15 ottobre 2019

Presadiretta – vertenza Italia

Ultima puntata della stagione di Presadiretta dedicata all'AIDS, ai nuovi sieropositivi, giovani che fanno sesso senza la percezione del rischio.
E poi un servizio sulle varie crisi industriali oggi aperte.

Spezziamo la catena sull'AIDS

l'HIV è stata la peste del ventesimo secolo: fino al 1999 quando a Vancouver la comunità scientifica annunciò la scoperta di farmaci che curavano la malattia.
Così, passata la crisi, le persone hanno smesso di prendere quelle precauzioni quando fanno sesso: oggi, ogni giorni ci sono 10 nuove diagnosi, significa che il virus in Italia c'è e che per questo la gente si ammala e muore.
Il virus dell'HIV è subdolo, non dà sintomi inizialmente, se non si cura per tempo: può essere asintomatico fino a 10 anni.
I farmaci oggi danno aspettative di vita buone, ma vanno presi tutti i giorni affinché la terapia sia efficace: in Italia la cura all'AIDS si fa bene, racconta il professor Gori, dell'Anlaids, cura che viene fatta con fondi pubblici.
“Il nostro problema dal punto di vista epidemiologico sono le persone che non sanno di essere sieropositive e se ne accorgono troppo tardi” - racconta alla giornalista Sabrina Carreras Andrea Gori: questo è il nostro problema, raggiungere le persone che nemmeno sospettano di essere sieropositivi anche se hanno avuto rapporti sessuali a rischio.
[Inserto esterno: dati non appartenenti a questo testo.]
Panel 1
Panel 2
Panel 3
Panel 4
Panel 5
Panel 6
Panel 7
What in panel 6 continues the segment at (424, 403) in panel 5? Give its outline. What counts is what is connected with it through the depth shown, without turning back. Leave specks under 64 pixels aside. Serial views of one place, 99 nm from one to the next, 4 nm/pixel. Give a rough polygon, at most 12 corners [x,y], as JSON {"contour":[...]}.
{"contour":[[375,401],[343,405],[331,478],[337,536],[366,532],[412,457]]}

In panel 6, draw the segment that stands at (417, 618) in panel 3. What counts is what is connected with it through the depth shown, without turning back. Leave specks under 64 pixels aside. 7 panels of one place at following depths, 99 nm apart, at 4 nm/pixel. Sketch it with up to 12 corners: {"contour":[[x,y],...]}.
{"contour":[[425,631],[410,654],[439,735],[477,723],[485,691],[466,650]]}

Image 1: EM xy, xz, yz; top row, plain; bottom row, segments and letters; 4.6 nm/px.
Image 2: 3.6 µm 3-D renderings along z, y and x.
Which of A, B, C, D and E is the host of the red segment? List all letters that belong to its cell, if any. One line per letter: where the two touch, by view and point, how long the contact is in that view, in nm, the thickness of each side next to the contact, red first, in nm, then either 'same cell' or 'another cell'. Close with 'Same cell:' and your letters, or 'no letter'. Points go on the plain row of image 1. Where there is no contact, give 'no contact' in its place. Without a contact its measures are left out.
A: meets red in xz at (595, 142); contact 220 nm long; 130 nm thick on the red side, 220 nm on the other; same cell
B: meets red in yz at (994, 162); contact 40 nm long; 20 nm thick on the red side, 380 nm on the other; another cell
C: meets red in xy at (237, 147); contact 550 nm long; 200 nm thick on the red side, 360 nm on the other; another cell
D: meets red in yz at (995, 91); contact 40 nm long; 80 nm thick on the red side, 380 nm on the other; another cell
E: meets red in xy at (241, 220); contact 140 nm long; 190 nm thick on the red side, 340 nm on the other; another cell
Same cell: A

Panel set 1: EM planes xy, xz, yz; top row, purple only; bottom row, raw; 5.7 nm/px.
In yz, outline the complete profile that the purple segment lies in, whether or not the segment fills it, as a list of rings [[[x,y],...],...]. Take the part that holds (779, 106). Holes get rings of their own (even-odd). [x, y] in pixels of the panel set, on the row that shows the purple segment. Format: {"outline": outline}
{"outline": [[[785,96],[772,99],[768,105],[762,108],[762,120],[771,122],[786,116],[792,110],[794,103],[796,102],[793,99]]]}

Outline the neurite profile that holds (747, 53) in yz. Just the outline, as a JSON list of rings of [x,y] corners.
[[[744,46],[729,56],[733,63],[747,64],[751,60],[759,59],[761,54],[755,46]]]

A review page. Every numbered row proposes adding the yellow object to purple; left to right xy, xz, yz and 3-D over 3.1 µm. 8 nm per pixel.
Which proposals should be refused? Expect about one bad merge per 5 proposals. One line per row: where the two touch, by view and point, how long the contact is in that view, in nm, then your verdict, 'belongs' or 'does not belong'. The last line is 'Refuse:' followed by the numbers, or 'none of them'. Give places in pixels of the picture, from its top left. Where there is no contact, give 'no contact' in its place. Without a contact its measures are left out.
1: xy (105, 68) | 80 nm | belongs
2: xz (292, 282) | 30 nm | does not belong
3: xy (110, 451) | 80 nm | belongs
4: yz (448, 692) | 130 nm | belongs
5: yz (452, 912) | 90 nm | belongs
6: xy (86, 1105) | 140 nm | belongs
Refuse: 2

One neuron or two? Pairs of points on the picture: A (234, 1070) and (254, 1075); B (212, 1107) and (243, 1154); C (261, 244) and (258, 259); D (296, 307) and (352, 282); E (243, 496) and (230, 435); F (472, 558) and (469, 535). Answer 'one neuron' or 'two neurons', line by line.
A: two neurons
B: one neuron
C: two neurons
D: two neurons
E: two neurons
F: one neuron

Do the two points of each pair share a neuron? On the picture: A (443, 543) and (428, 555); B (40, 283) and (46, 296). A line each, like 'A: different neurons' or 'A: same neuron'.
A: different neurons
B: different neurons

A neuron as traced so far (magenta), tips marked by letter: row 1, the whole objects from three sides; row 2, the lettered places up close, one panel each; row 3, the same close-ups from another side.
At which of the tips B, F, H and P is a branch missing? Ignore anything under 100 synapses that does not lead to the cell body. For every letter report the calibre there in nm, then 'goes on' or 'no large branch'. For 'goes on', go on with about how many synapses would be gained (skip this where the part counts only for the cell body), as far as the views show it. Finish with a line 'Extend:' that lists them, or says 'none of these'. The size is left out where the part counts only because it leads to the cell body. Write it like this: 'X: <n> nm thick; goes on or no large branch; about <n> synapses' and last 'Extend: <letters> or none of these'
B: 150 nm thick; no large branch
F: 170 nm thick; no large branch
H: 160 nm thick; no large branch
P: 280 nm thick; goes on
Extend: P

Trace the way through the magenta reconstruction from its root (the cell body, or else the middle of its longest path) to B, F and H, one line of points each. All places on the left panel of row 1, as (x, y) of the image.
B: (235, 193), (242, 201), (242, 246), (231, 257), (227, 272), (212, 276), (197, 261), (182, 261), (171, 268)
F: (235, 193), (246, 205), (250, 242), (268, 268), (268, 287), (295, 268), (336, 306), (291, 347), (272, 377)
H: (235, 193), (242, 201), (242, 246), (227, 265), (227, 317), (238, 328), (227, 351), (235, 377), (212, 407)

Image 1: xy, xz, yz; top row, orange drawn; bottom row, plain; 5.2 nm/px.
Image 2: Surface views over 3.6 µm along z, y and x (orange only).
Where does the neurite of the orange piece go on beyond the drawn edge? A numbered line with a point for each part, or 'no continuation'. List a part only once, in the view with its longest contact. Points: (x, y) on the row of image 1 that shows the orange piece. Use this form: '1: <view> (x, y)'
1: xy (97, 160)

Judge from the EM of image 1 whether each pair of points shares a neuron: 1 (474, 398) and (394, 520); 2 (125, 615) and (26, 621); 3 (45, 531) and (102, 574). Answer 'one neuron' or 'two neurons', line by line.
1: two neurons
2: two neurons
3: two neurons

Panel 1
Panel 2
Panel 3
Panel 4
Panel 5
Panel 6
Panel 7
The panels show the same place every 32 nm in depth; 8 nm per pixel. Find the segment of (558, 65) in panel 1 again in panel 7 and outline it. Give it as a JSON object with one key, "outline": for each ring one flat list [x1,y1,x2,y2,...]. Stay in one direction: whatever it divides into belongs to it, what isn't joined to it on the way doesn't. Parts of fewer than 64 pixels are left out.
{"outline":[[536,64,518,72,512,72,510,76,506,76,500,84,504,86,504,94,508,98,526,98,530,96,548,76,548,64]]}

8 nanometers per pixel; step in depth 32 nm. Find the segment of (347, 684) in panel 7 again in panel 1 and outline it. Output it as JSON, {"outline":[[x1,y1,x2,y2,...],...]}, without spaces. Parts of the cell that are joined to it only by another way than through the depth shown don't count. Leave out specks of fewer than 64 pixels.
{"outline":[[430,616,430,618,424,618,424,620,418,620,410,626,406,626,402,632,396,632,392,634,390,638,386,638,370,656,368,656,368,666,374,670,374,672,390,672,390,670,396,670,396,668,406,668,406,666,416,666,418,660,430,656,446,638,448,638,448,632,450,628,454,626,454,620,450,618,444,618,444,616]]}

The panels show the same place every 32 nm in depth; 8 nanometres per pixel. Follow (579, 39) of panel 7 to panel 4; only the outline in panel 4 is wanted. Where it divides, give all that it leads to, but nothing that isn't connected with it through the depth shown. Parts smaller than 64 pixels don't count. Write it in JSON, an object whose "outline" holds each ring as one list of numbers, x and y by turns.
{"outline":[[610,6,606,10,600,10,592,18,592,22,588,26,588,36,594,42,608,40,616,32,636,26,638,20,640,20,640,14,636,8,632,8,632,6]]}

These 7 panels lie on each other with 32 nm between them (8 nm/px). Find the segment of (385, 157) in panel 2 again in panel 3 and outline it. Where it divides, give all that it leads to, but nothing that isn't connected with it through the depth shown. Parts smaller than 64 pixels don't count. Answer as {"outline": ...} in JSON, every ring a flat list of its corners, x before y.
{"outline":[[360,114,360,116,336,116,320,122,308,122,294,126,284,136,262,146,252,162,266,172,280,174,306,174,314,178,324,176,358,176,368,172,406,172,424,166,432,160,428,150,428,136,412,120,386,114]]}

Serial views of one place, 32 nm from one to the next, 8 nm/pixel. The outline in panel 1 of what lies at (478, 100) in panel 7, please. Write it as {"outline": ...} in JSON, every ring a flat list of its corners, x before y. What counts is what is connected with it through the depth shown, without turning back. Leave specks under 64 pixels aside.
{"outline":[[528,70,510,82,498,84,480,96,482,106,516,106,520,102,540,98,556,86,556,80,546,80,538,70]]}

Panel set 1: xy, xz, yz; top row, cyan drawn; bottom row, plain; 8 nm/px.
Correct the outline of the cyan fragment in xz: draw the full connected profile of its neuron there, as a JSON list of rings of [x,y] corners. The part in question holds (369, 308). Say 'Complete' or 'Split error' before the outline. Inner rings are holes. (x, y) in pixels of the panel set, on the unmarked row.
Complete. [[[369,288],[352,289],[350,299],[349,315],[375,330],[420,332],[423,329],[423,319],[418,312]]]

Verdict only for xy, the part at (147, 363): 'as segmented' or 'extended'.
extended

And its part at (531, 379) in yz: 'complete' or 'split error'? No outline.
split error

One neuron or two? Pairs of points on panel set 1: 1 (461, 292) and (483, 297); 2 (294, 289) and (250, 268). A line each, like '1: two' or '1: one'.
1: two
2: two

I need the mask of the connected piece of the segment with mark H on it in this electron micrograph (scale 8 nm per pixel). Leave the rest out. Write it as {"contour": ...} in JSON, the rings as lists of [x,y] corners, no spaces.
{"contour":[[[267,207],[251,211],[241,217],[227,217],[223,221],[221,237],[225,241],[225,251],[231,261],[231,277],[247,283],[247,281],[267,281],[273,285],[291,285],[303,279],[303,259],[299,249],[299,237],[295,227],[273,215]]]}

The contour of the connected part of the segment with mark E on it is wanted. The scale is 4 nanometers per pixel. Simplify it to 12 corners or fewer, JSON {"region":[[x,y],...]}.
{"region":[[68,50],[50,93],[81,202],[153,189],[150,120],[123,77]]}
E' un problema che non riguarda solo gli omosessuali, ma in base alle statistiche la maggior parte delle infezioni riguarda persone eterosessuali. Ma ci si vergogna, della sieropositività, si preferisce far finta di niente.
Molti non sanno che se si è in cura non si è contagiosi, non si trasmette nessun virus.

Bisogna rompere la catena del contagio, come? I volontari di Arcigay portano i test per l'HIV fuori dalle discoteche, nei locali.
E poi nelle scuole, parlando di sessualità, come han fatto al liceo Volta a Milano.
Sempre a Milano si trova il Check point Milano: qui fanno profilassi pre esposizione, la Prep, due farmaci che impediscono al virus di attecchire.
Si deve essere certi di non avere il virus in atto.

A Roma c'è l'istituto Spallanzani: il professor Girardi parla del suo obiettivo, 90 – 90 – 90, raggiungere il 90% dei contagiati che ancora non lo sanno, far fare il 90% di loro la terapia e salvarne il 90%...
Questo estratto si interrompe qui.